Of those 177 lobbyists, according to a Mother Jones review of Senate and House records, at least 83 have in recent years lobbied for the financial industry McCain now attacks. These are high-paid influence-peddlers who have been working the corridors of the nation's capital to win favors and special treatment for investment banks, securities firms, hedge funds, accounting outfits, and insurance companies. Their clients have included AIG, the newest symbol of corporate excess; Lehman Brothers, which filed for bankruptcy on Monday sending the stock market into a tailspin; Merrill Lynch, which was bought out by Bank of America this week; and Washington Mutual, the banking giant that could be the next to fall.
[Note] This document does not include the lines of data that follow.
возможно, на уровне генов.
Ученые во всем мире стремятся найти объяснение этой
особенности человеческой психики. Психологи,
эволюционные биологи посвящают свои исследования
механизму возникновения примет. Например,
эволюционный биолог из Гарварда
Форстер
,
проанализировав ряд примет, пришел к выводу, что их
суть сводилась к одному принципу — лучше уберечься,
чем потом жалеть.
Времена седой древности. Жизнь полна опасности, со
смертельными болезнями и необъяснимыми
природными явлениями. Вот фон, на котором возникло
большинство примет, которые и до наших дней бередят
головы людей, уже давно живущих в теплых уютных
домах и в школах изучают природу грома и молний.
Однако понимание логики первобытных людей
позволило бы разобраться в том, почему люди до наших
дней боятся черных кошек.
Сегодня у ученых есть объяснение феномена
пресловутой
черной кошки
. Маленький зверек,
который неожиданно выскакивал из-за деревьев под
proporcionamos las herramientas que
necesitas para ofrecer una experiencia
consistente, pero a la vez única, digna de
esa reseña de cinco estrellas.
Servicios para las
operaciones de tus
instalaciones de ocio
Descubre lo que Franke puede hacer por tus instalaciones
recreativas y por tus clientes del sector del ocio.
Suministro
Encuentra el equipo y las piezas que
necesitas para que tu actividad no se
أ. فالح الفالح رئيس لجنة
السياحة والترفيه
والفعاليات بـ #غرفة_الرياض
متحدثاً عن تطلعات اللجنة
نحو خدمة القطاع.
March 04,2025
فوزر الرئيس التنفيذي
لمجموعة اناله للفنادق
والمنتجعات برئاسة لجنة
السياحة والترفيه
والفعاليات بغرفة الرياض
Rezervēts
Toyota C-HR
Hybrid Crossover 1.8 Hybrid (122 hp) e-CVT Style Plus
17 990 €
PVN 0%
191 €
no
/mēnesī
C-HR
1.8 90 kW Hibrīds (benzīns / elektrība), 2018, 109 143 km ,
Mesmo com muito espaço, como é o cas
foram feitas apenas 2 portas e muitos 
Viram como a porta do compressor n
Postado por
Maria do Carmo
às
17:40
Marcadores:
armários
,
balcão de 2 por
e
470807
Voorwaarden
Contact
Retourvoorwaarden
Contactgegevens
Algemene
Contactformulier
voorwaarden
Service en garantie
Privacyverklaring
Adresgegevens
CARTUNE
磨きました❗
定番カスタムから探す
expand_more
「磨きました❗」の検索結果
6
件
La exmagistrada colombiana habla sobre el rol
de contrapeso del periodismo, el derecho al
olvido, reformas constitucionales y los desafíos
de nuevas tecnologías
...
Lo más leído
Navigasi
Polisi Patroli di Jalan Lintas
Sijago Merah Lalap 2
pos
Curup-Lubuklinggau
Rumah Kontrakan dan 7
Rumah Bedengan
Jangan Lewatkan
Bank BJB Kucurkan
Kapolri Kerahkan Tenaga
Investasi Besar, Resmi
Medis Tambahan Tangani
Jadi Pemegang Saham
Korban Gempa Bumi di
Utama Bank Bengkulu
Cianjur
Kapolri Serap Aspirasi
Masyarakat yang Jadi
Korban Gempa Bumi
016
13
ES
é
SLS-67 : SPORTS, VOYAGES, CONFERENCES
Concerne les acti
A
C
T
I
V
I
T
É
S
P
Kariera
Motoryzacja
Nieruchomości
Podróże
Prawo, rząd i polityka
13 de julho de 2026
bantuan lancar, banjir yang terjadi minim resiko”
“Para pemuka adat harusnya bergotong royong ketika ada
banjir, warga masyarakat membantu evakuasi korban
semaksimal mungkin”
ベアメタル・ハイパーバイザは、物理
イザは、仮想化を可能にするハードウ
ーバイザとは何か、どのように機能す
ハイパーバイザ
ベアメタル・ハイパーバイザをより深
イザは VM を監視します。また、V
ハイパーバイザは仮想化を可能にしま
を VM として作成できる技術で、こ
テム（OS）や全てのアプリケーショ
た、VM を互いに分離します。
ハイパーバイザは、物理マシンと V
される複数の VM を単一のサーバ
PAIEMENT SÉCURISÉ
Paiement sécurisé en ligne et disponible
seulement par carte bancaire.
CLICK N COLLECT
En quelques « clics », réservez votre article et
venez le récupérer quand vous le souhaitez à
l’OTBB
Among these 83 lobbyists are McCain's chief political adviser, Charlie Black (JP Morgan, Washington Mutual Bank,, Freddie Mac, Mortgage Bankers Association of America); McCain's national finance co-chairman, Wayne Berman (AIG, Blackstone, Credit Suisse, Fannie Mae, Freddie Mac); the campaign's congressional liaison, John Green (Carlyle Group, Citigroup, Icahn Associates, Fannie Mae); McCain's veep vetter, Arthur Culvahouse (Fannie Mae); and McCain's transition planning chief, William Timmons Sr. (Citigroup, Freddie Mac, Vanguard Group).

When cable news shows air footage of McCain railing against greedy execs and the lobbyists who rig the rules for the benefit of Wall Street dealmakers, there ought to be a crawl beneath him listing these lobbyists. (Talk about a fair and balanced presentation.) Short of that, here's the list of the McCain aides and bundlers who have worked for the high-finance greed-mongers McCain has pledged to take on. So far, it seems, none of them have been cast out of the campaign. If McCain were serious about his outrage, he might throw these money-changers out of his own temple.